ЧТО СДЕЛАТЬ: Согласуются ли с отрывком о Постмодерне утверждения (а) «В метафоре автора люди в поезде едут к близкой станции», (б) «Постмодерн назван терминальным состоянием» и (в) «Все философы Постмодерна высмеивали движение к цели»? Для каждого ответьте «да» или «нет» и точно процитируйте решающие слова отрывка.

ОТРЫВОК ДЛЯ ЧТЕНИЯ:
####################

Это состояние окончательного исчерпания повестки дня процессов модернизации породило на Западе весьма специфическое явление – Постмодерн.

 

Суть Постмодерна в том, что окончание модернизации традиционного общества переносит людей Запада в принципиально новые условия. Можно уподобить это долгому движению к намеченной цели. Люди, расположившиеся в поезде, едущем к невероятно далекой станции, настолько привыкли к движению, которое не останавливается в течение нескольких поколений, что по-другому не представляют себе жизни. Они видят существование как развитие, обращенное к дальнему ориентиру, о котором все помнят, к которому все стремятся, но который остается все время еще очень далеким. И вот поезд прибывает на конечную станцию. Перрон, вокзал… Цель достигнута, поставленные задачи решены... Но люди настолько привыкли все время двигаться, что не могут прийти в себя от шока столкновения с осуществившейся мечтой. Когда цель достигнута, больше некуда стремиться, некуда ехать, не к чему двигаться. Прогресс достиг своего предела. Это и есть «конец истории», или «пост-история» (А. Гелен, Дж. Ваттимо, Ж. Бодрийяр).

 

Этой метафорой можно вполне описать состояние Постмодерна. Здесь и чувство успеха, и чувство разочарования. В любом случае это больше не Модерн, не Просвещение, не Новое время. Критическая фракция философов Постмодерна подвергла осмеянию различные этапы движения к этой цели, принялась иронизировать над теми иллюзиями и надеждами, которыми тешили себя те, кто начинал движение, не подозревая о том, каким будет достижение поставленной цели. Другие, напротив, предлагали расстаться с критическим чувством и воспринимать «дивный новый мир» каков он есть, не вдаваясь в детали и сомнения.

 

В любом случае, оцененный со знаком минус или со знаком плюс Постмодерн представлял собой терминальное состояние. Вера в прогресс сделала свое дело и уступила место игровой темпоральности[22]. Реальность, вытеснившая ранее миф, религию, священное, сама превратилась в виртуальность. Человек, на заре Нового времени свергнувший Бога с пьедестала, сам отныне готов уступить королевское место постчеловеческим породам – киборгам, мутантам, клонам, продуктам полностью «раскрепощенной техники» (О. Шпенглер[23]).

####################

ИСХОДНЫЕ ДАННЫЕ:
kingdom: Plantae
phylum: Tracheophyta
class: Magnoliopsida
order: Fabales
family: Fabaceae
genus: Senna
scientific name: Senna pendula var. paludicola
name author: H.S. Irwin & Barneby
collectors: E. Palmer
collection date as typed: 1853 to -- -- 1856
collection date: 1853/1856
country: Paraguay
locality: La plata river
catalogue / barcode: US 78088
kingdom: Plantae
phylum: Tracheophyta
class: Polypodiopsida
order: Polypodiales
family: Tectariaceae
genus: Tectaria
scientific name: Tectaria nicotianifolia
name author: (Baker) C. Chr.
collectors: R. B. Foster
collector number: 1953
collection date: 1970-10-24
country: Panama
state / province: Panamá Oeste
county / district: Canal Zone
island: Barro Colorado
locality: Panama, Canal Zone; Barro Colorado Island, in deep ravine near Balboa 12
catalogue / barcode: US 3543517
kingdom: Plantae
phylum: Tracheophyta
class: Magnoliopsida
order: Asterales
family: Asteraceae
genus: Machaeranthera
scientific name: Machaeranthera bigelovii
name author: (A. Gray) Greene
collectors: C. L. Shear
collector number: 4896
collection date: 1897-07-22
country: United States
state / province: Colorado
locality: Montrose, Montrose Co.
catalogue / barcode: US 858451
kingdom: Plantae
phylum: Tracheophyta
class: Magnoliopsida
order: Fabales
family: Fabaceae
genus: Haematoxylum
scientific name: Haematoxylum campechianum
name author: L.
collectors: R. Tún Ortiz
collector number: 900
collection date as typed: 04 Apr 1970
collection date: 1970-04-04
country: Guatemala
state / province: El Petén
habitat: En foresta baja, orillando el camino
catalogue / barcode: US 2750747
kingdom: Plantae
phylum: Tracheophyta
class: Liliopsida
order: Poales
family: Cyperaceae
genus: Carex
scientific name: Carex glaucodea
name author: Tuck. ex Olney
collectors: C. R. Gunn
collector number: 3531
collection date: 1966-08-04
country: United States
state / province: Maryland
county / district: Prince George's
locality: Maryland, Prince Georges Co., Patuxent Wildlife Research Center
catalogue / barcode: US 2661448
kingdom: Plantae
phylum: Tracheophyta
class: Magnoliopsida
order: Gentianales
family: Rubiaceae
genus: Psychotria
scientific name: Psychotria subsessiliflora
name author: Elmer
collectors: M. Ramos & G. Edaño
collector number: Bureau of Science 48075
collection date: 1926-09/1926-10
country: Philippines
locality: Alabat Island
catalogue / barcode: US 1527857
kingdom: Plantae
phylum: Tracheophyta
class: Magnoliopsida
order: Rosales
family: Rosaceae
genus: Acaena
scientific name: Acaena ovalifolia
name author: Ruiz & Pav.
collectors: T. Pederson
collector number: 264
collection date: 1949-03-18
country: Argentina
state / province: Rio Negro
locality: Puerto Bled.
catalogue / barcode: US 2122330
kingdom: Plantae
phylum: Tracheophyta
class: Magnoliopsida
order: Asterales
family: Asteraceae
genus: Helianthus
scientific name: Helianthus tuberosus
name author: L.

####################

ПИСЬМЕННЫЙ ОТВЕТ:
(а) Нет: «Люди, расположившиеся в поезде, едущем к невероятно далекой станции».
(б) Да: «Постмодерн представлял собой терминальное состояние».
(в) Нет: «Другие, напротив, предлагали расстаться с критическим чувством».